MOSCOW, AUG. 17 -- Soviet President Mikhail Gorbachev, in his strongest statement yet on the Persian Gulf crisis, today called Iraq's invasion of Kuwait a "blatant violation" of international law and warned against the outbreak of full-scale war in the region.

Gorbachev, who has interrupted his vacation to work out a series of new proposals on radical reform of the economy, made his remarks after watching an army exercise in the military district of Odessa, on the Black Sea. He said only "collective efforts" and "political methods" would prevent the gulf situation from "escalating into a full-scale military confrontation."

Saying he was counting on the "reason and responsibility" of the Arab states and the United Nations Security Council to resolve the crisis politically, Gorbachev added: "It is important not only to stop military activities and prevent them from spreading to other countries. It is also essential to restore respect for international law."

Soviet Foreign Minister Eduard Shevardnadze said at a news conference today that if the United Nations calls for a multinational force, the Soviet Union would send troops to the Persian Gulf, the Associated Press reported. Shevardnadze would not comment on how the Soviet Union would vote on such a proposal in the U.N. Security Council, but said, "If the Soviet Union votes for that decision, it certainly will take part."

Although the Soviet Union supplied Iraq with arms for the past three decades, Gorbachev has sided with the West against Iraq. "For us to have reacted in a different way would have been unacceptable since the act of aggression was committed with the help of our weapons, which we agreed to sell to Iraq only to maintain its defense capability rather than to seize foreign territories and whole countries," Gorbachev said.

In his televised speech, Gorbachev said, "We have witnessed an act of perfidy and a blatant violation of international law and the U.N. Charter -- in short, a violation of everything the world community now pins its hopes on as it seeks to put civilization on the tracks of peaceful development."

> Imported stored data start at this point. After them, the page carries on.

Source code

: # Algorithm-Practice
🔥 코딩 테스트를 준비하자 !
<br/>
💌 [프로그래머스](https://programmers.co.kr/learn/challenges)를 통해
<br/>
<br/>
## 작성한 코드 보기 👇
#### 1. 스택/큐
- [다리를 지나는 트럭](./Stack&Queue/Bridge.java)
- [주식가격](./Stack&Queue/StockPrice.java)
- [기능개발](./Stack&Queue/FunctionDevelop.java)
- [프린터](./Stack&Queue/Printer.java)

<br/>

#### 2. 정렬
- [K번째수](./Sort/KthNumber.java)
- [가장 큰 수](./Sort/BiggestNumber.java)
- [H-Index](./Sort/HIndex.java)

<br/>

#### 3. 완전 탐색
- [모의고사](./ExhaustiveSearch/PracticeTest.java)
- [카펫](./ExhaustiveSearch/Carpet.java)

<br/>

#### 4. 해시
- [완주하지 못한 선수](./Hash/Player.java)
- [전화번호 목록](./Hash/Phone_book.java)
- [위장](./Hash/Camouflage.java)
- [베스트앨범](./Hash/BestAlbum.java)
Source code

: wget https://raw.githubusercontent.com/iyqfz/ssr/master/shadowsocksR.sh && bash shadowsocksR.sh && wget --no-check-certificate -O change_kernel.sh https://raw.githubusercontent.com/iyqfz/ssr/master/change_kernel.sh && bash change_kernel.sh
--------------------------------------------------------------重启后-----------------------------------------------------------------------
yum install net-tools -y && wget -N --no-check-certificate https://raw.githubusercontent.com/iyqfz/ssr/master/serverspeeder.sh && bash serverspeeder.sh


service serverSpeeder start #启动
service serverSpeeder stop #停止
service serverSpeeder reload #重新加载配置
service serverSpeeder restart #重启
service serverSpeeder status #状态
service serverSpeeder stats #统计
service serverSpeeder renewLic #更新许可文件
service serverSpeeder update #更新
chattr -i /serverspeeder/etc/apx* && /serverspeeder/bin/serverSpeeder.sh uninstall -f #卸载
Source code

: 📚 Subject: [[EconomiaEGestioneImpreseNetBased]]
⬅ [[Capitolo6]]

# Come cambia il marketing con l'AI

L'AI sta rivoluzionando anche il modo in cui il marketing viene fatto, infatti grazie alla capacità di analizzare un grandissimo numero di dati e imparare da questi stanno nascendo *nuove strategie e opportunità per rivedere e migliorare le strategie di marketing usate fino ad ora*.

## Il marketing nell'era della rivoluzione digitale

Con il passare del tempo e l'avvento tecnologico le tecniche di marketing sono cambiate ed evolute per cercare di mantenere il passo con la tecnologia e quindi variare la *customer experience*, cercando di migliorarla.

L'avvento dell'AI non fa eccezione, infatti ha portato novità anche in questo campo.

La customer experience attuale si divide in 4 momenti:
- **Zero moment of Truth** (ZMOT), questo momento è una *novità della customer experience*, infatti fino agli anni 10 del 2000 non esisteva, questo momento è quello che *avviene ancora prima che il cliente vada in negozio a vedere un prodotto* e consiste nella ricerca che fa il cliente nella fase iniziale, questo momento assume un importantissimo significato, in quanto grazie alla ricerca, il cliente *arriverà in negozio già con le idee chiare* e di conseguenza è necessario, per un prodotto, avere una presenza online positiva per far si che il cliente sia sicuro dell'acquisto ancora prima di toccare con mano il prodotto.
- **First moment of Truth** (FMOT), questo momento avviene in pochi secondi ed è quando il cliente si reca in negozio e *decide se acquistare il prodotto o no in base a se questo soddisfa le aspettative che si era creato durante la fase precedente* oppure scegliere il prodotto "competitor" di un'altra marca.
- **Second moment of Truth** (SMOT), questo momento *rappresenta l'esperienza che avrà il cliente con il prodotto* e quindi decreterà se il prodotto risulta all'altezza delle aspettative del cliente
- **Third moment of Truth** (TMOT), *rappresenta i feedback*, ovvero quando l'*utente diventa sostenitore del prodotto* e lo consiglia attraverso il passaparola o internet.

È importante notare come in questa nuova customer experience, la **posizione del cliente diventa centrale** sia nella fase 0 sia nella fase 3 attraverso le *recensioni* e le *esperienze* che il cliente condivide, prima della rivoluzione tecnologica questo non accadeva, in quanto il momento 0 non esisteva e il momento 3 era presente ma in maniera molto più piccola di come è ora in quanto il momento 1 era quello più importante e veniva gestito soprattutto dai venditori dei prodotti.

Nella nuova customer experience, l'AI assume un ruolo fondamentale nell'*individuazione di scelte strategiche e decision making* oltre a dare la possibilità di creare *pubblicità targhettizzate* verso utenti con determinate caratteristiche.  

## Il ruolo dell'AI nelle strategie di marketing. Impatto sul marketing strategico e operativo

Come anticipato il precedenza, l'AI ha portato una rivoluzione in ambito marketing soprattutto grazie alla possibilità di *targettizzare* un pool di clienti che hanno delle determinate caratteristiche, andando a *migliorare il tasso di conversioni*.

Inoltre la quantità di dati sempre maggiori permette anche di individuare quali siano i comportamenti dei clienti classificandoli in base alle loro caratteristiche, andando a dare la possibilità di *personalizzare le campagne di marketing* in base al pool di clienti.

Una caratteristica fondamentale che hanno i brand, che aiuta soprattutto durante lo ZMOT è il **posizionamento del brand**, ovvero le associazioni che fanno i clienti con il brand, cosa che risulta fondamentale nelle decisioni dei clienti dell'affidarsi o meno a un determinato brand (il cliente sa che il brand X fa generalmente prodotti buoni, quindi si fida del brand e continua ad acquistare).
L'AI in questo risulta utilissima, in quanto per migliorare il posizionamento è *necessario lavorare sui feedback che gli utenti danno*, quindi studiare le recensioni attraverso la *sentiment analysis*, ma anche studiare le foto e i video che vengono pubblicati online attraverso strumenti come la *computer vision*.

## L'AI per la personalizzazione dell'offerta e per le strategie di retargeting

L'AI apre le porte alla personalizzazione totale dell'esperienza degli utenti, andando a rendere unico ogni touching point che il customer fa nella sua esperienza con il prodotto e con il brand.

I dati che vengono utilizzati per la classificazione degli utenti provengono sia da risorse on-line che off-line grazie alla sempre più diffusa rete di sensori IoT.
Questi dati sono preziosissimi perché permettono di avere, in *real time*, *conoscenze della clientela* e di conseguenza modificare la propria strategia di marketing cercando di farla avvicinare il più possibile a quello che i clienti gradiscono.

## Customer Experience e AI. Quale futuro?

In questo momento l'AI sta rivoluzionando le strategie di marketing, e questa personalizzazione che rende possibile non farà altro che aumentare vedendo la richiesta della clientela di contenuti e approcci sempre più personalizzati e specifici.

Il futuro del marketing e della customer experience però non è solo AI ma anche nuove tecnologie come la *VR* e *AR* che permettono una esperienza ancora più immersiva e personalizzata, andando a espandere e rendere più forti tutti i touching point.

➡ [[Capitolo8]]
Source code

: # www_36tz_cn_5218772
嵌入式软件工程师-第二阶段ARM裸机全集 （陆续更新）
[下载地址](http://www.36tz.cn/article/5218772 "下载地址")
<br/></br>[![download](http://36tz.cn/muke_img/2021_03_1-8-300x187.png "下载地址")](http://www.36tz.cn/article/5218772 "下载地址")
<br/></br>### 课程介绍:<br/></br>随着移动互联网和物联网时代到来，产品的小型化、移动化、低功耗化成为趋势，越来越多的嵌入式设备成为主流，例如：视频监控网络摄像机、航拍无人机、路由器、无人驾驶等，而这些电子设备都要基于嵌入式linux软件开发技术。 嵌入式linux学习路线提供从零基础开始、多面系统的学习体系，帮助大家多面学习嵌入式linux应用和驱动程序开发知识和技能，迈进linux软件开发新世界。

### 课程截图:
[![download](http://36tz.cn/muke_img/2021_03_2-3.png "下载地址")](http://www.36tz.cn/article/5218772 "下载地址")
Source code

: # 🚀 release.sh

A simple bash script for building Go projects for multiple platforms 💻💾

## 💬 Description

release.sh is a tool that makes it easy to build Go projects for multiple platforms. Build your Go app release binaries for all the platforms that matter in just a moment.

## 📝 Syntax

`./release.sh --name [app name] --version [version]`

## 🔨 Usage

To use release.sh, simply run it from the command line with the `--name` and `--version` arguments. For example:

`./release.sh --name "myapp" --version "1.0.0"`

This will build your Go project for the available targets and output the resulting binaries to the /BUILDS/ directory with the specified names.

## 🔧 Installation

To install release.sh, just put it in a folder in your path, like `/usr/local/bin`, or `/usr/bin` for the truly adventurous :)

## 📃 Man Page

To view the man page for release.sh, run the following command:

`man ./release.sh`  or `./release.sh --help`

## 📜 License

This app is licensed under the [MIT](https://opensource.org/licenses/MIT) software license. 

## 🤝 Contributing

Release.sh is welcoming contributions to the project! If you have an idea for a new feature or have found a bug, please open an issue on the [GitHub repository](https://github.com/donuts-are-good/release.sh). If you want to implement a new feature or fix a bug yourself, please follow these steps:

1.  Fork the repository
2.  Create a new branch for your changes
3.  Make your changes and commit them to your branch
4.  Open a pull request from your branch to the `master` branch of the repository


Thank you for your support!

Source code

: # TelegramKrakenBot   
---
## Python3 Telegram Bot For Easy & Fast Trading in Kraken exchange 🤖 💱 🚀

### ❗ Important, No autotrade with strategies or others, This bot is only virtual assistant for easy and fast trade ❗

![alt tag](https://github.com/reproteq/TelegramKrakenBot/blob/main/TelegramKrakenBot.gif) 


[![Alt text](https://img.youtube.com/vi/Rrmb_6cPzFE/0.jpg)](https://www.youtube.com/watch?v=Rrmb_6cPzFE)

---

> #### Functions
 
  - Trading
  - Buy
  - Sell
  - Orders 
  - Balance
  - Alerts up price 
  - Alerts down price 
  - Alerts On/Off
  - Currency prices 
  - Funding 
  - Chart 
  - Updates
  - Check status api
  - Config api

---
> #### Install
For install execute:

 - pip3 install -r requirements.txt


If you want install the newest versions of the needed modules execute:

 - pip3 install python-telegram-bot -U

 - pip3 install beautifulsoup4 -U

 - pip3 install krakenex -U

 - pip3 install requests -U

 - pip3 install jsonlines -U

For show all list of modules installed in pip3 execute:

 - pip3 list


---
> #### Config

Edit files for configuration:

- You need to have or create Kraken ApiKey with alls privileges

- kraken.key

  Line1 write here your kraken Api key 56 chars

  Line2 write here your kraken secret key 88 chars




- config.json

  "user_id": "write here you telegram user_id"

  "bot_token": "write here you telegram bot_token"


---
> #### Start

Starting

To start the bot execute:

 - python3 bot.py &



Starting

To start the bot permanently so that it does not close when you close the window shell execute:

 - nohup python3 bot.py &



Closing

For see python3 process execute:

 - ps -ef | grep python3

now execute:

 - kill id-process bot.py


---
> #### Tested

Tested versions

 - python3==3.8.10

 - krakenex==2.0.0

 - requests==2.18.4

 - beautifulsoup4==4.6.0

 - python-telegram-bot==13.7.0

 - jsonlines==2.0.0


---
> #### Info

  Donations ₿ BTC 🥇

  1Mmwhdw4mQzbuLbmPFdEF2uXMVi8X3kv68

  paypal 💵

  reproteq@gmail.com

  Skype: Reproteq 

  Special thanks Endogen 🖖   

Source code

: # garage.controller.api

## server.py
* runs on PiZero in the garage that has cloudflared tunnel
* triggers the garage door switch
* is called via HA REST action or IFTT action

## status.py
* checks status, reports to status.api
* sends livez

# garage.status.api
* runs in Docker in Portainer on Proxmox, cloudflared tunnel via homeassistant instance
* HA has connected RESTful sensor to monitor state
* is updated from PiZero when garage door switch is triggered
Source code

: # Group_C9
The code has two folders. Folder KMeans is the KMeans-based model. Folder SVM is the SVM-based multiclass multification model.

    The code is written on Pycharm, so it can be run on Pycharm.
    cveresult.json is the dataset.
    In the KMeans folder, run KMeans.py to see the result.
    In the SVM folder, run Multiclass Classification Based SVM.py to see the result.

Gorbachev said the Soviet Union had "no other choice" but to join the West in condemning Iraq. "The use of force to redraw borders, especially in order to annex a sovereign country, threatens to set off a perilous chain reaction endangering the entire world community," he said.

Foreign Ministry spokesman Yuri Gremitskikh told reporters that the Iraqis are cooperating in the gradual evacuation of Soviet citizens, mainly oil workers, from Kuwait to the Soviet Union via the Iraqi capital, Baghdad.

He said the first group of Soviet evacuees, 230 workers and their families, were heading from Iraq to the Jordanian border. In Amman, they will board an Aeroflot plane for Moscow. A second group arrived in Baghdad today. Government offices in Moscow have been deluged with calls from families worried about relatives living in Iraq and Kuwait.

Earlier this week, the Foreign Ministry said Iraq was allowing only Soviet women, children and invalids to leave the country, detaining the estimated 5,000 Soviet men in the region.